What Is Umbilical Cord Compression? Causes and Risks

The umbilical cord is the sole physical connection between a developing fetus and the placenta. This structure facilitates the transfer of oxygen and nutrients from the maternal circulation to the fetus, while simultaneously removing waste products. Umbilical cord compression occurs when the cord becomes squeezed or flattened, reducing blood flow, oxygen, and nutrient supply to the baby. This condition can happen at any point during pregnancy or childbirth, though it is more common during labor and delivery.

How Umbilical Cord Compression Occurs

Umbilical cord compression can arise from various scenarios and physical mechanisms that impede blood flow. One common cause is the cord wrapping around the baby, known as a nuchal cord. While mild compression is typical in these cases, severe compression is rare. The baby’s movements within the womb, particularly in later stages of pregnancy, can also cause the cord to be squeezed or compressed.

True knots in the umbilical cord can also lead to compression, especially if the cord is unusually long. If these knots tighten, they can significantly restrict the flow of oxygen to the fetus. Another mechanism involves the baby lying on the cord or the cord being pressed between the baby and the mother’s pelvis. Uterine contractions during labor naturally cause some temporary compression of the umbilical cord.

A more serious cause is umbilical cord prolapse, where the cord slips into the birth canal before the baby, typically after the membranes have ruptured. This rare occurrence can lead to the baby’s head compressing the cord as it descends, severely reducing or cutting off oxygen supply. Oligohydramnios, a condition with insufficient amniotic fluid, can also increase the risk of cord compression due to reduced cushioning around the cord.

Identifying Umbilical Cord Compression

Umbilical cord compression is detected through monitoring fetal well-being. A key indicator is changes in the fetal heart rate pattern, specifically variable decelerations, often observed during cardiotocography (CTG). These decelerations represent a sudden decrease in the fetal heart rate below the baseline, followed by a rapid return, indicating a temporary reduction in blood flow.

Diagnostic tools like ultrasound can provide a visual assessment of the cord’s position and evaluate blood flow dynamics. Ultrasound can help identify instances where the cord is wrapped around the baby’s neck or body, or if there are true knots. While mothers do not feel the compression directly, subtle changes in fetal movement, such as a sudden decrease, might prompt medical evaluation.

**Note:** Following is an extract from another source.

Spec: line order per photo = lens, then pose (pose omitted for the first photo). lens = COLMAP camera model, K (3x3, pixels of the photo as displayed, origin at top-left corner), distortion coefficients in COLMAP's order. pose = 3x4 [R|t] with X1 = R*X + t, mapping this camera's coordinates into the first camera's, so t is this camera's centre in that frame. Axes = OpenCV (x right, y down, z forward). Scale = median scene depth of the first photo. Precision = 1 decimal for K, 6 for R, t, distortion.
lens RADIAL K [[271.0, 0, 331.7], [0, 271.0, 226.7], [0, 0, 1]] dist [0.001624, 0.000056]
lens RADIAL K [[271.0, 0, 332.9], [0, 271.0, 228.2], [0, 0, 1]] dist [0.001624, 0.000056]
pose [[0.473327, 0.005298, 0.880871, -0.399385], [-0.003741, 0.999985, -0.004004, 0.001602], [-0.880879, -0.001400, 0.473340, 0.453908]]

Regular prenatal tests, including non-stress tests or biophysical profiles, can also reveal abnormal results that suggest cord compression. These tests assess fetal heart rate, movement, breathing, muscle tone, and amniotic fluid volume, providing a comprehensive picture of fetal health.

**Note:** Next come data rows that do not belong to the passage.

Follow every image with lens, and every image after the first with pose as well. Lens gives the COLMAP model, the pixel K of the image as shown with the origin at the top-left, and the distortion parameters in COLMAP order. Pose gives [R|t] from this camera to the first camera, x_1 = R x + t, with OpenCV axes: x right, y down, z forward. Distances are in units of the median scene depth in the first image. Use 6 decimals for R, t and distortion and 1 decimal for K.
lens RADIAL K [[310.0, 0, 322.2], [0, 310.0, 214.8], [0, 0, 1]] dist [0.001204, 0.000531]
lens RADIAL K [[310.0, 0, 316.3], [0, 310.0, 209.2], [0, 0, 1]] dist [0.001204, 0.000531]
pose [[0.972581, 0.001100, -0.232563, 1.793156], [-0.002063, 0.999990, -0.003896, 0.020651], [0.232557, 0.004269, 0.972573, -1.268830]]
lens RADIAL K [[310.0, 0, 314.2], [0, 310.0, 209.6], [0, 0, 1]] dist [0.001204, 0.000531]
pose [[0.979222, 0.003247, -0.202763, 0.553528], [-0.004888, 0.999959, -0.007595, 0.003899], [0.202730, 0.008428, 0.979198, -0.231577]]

Addressing Umbilical Cord Compression

Umbilical cord compression can reduce oxygen and nutrient supply to the fetus, potentially leading to fetal distress. Prolonged or severe compression can cause conditions like ischemia (restricted blood supply) and hypoxia (reduced oxygen supply), which may result in fetal heart abnormalities, poor physical development, or, in rare severe cases, brain damage.

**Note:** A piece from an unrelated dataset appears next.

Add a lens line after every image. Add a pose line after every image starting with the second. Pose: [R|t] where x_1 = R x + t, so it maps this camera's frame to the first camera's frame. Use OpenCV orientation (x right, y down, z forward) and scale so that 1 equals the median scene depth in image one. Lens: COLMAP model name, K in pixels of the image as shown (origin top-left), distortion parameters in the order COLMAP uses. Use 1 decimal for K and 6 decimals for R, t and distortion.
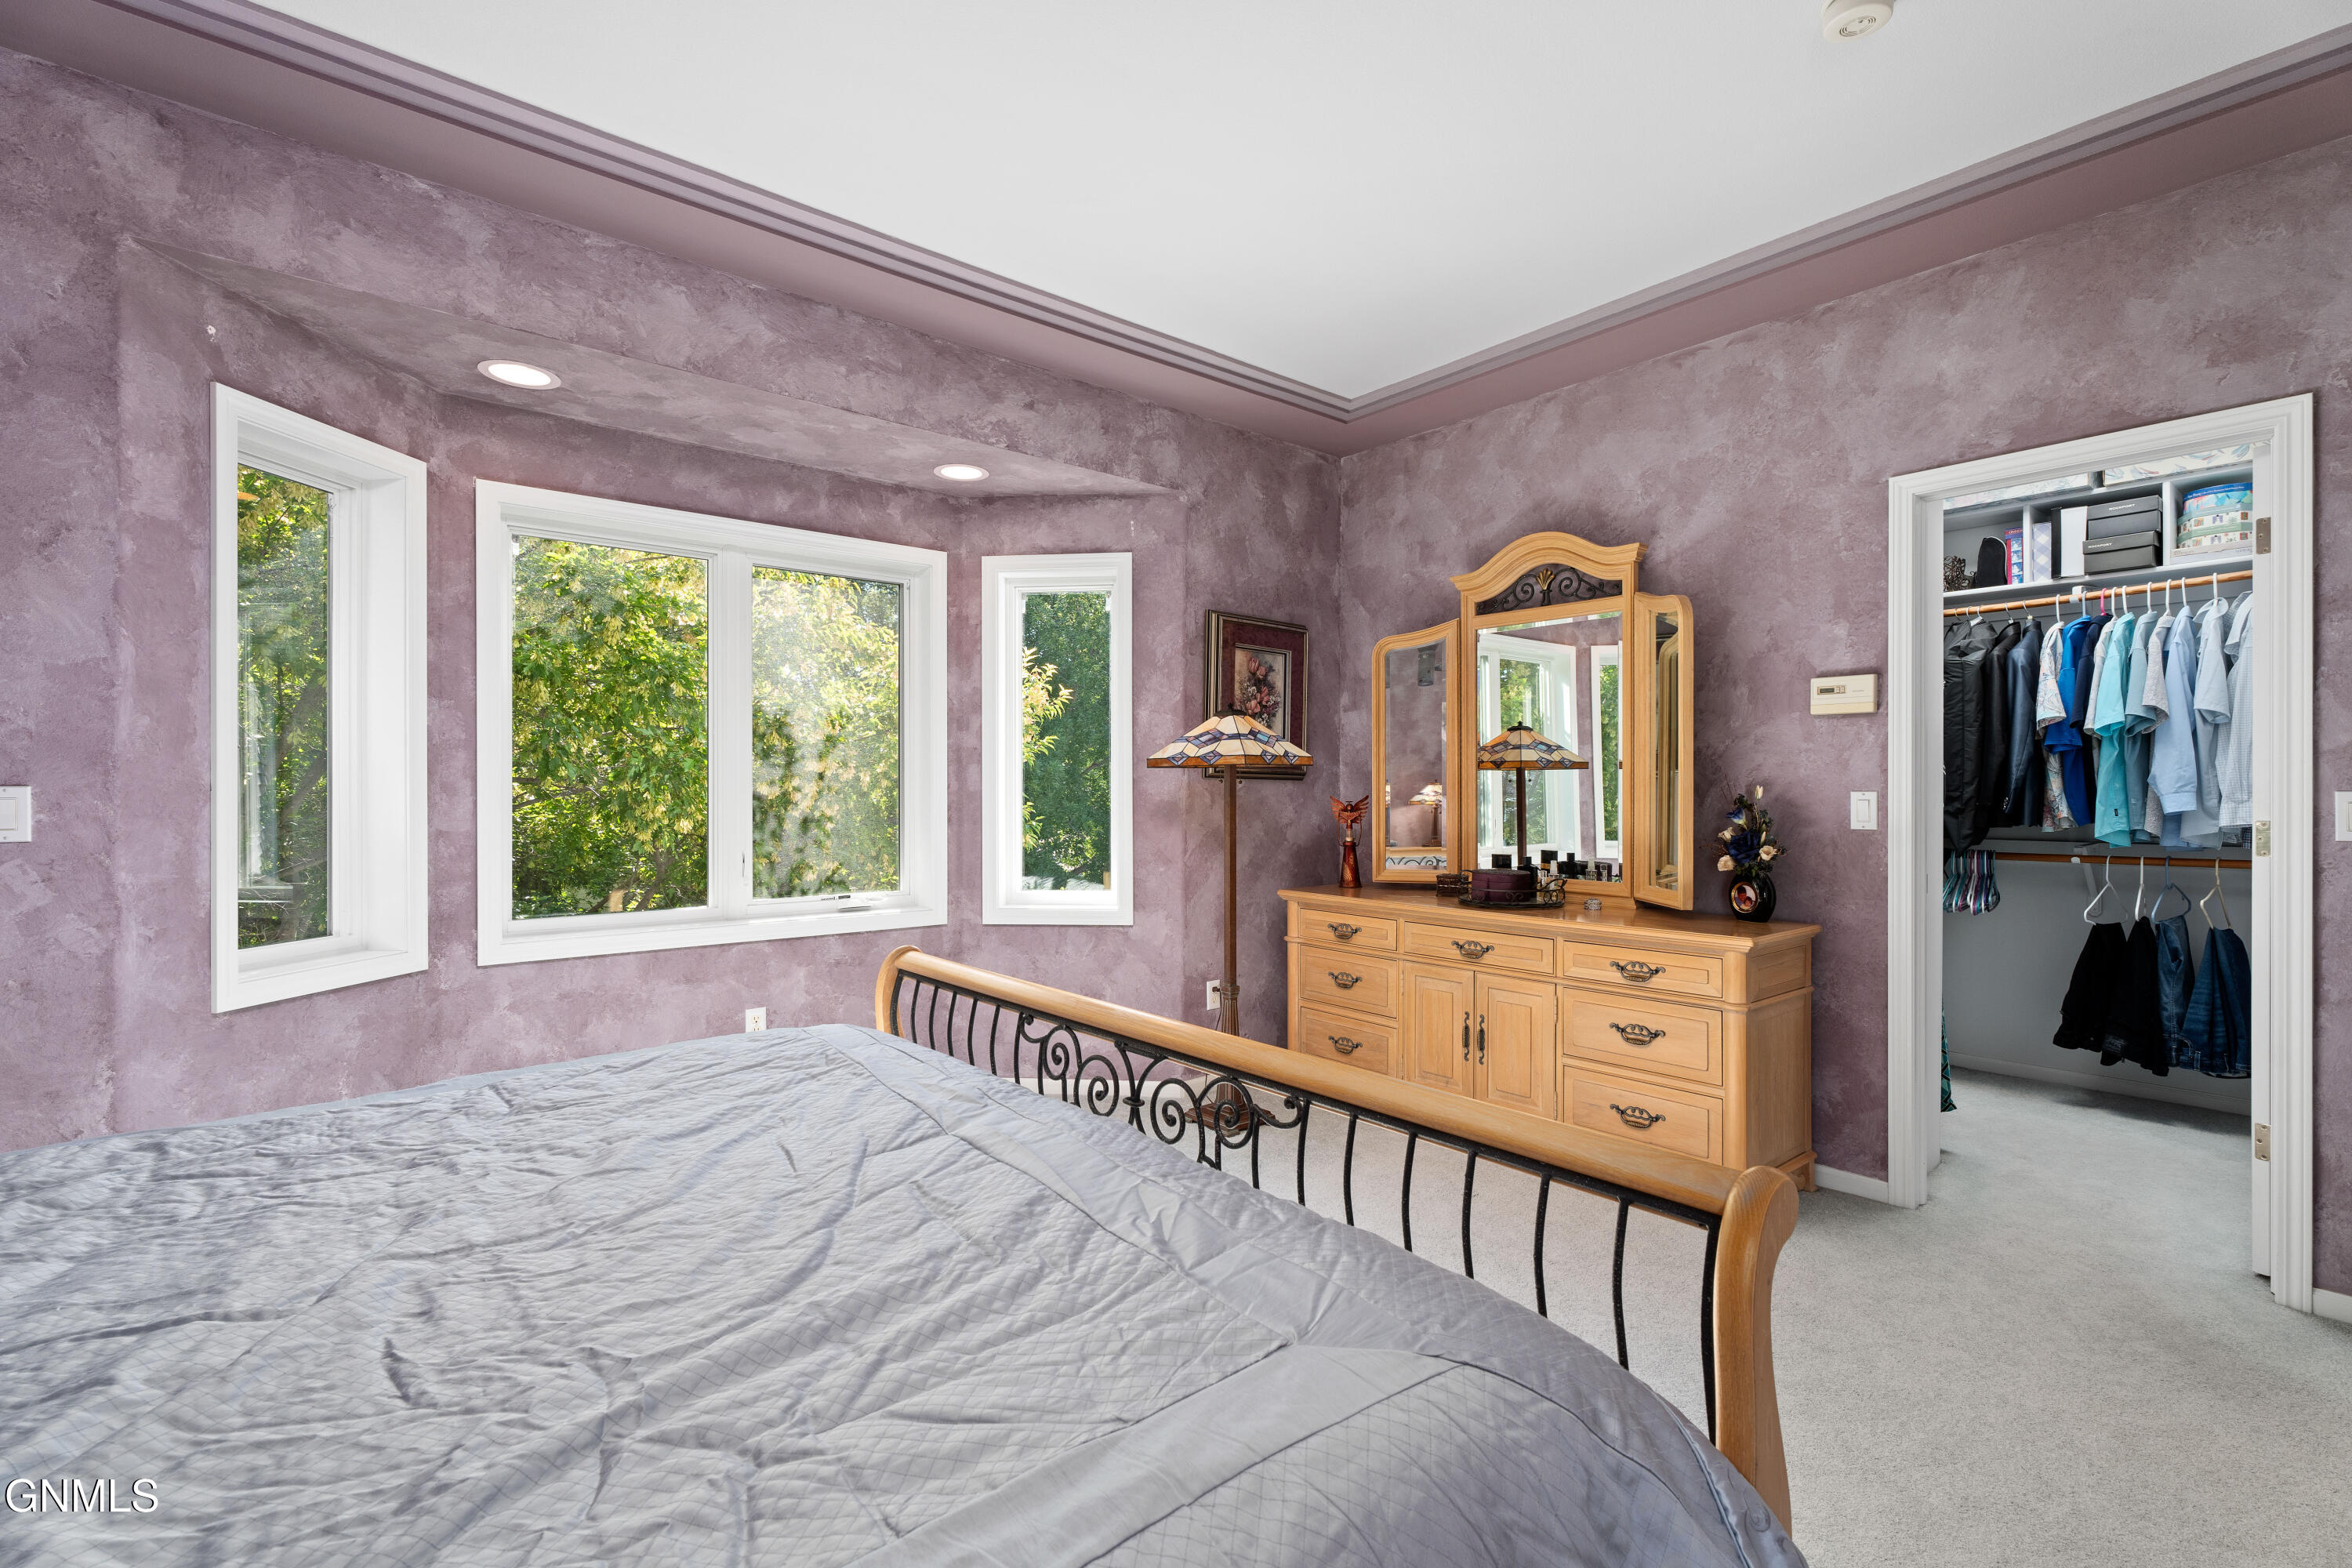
lens RADIAL K [[1062.0, 0, 1179.1], [0, 1062.0, 795.0], [0, 0, 1]] dist [0.000528, -0.000504]
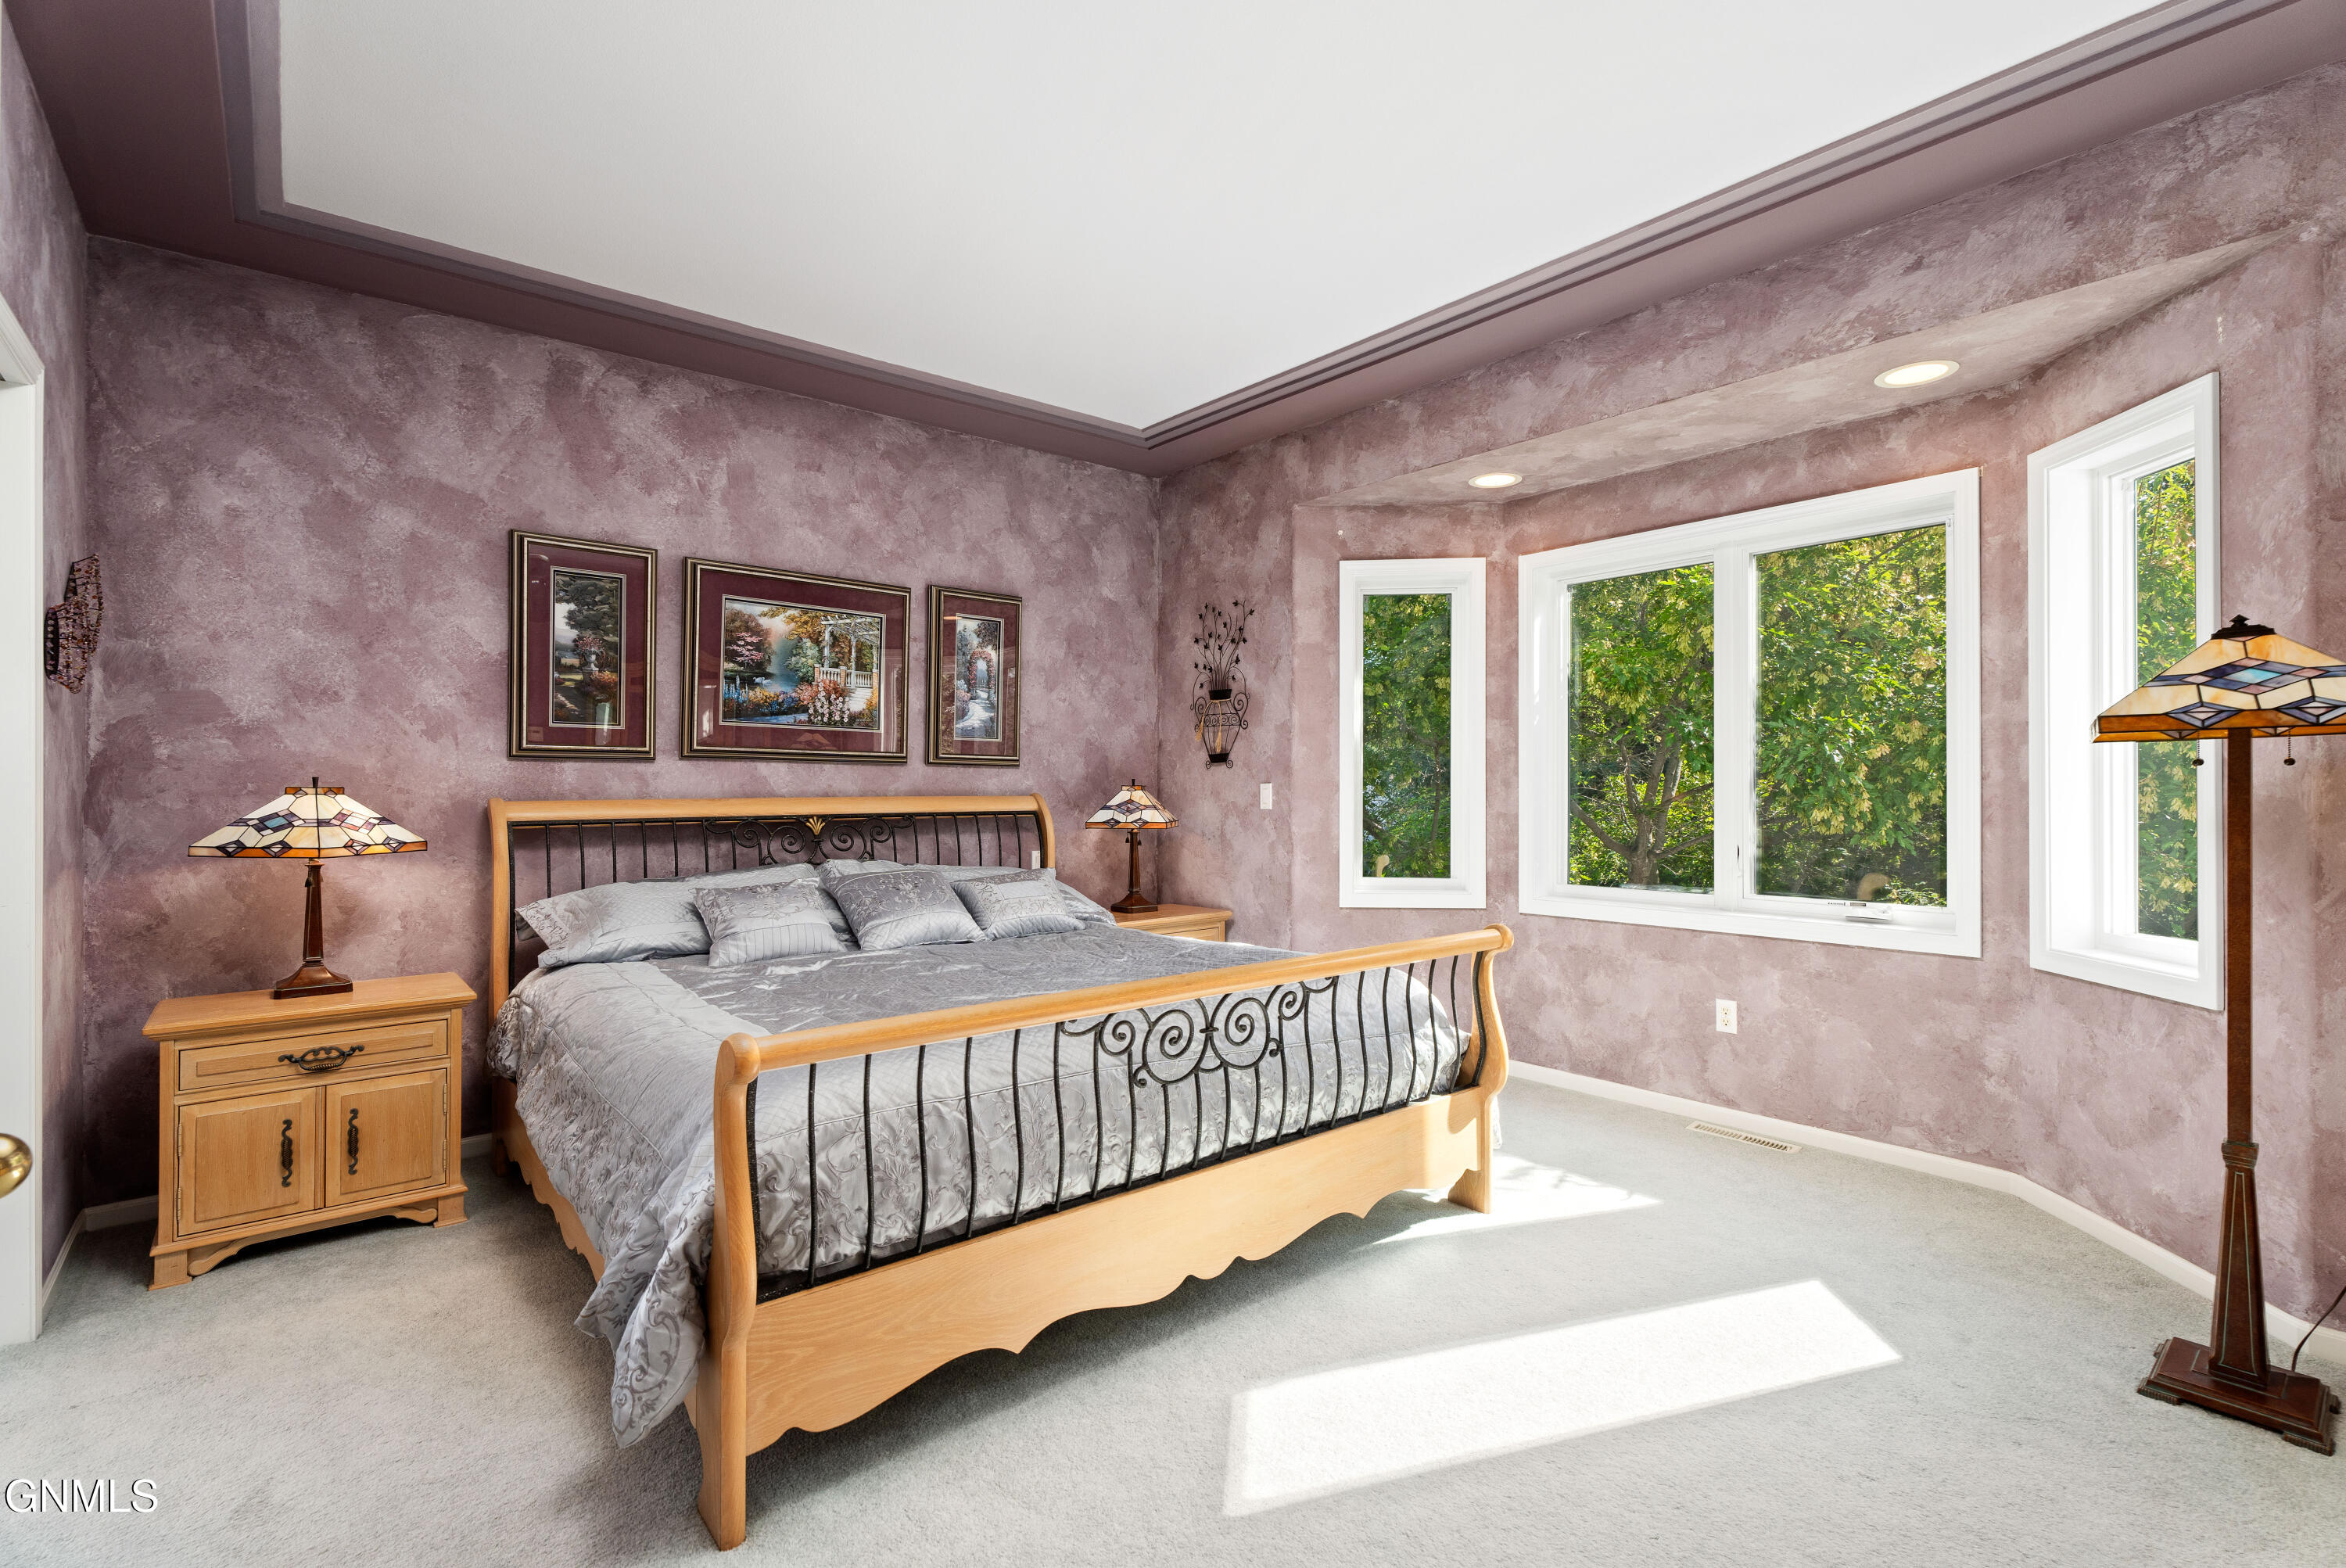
lens RADIAL K [[1059.4, 0, 1175.6], [0, 1059.4, 780.6], [0, 0, 1]] dist [0.000528, -0.000504]
pose [[-0.005781, -0.006605, -0.999961, 0.641300], [-0.000165, 0.999978, -0.006604, 0.000301], [0.999983, 0.000127, -0.005782, 0.513249]]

Medical interventions to address cord compression vary depending on the severity and persistence of the issue. A common initial strategy involves changing the mother’s position, which can often relieve pressure on the cord. Administering oxygen to the mother may also be employed to increase oxygen availability to the fetus. Intravenous fluids can be given to improve maternal hydration, which might indirectly help improve placental blood flow.

In cases where these conservative measures are insufficient, or if signs of fetal distress persist or worsen, more immediate action becomes necessary. This may include amnioinfusion, a procedure where a sterile fluid is introduced into the uterus to cushion the umbilical cord. For severe or unresolving compression that poses a significant threat to fetal well-being, an emergency delivery, often via Cesarean section, may be required to ensure the baby’s safety.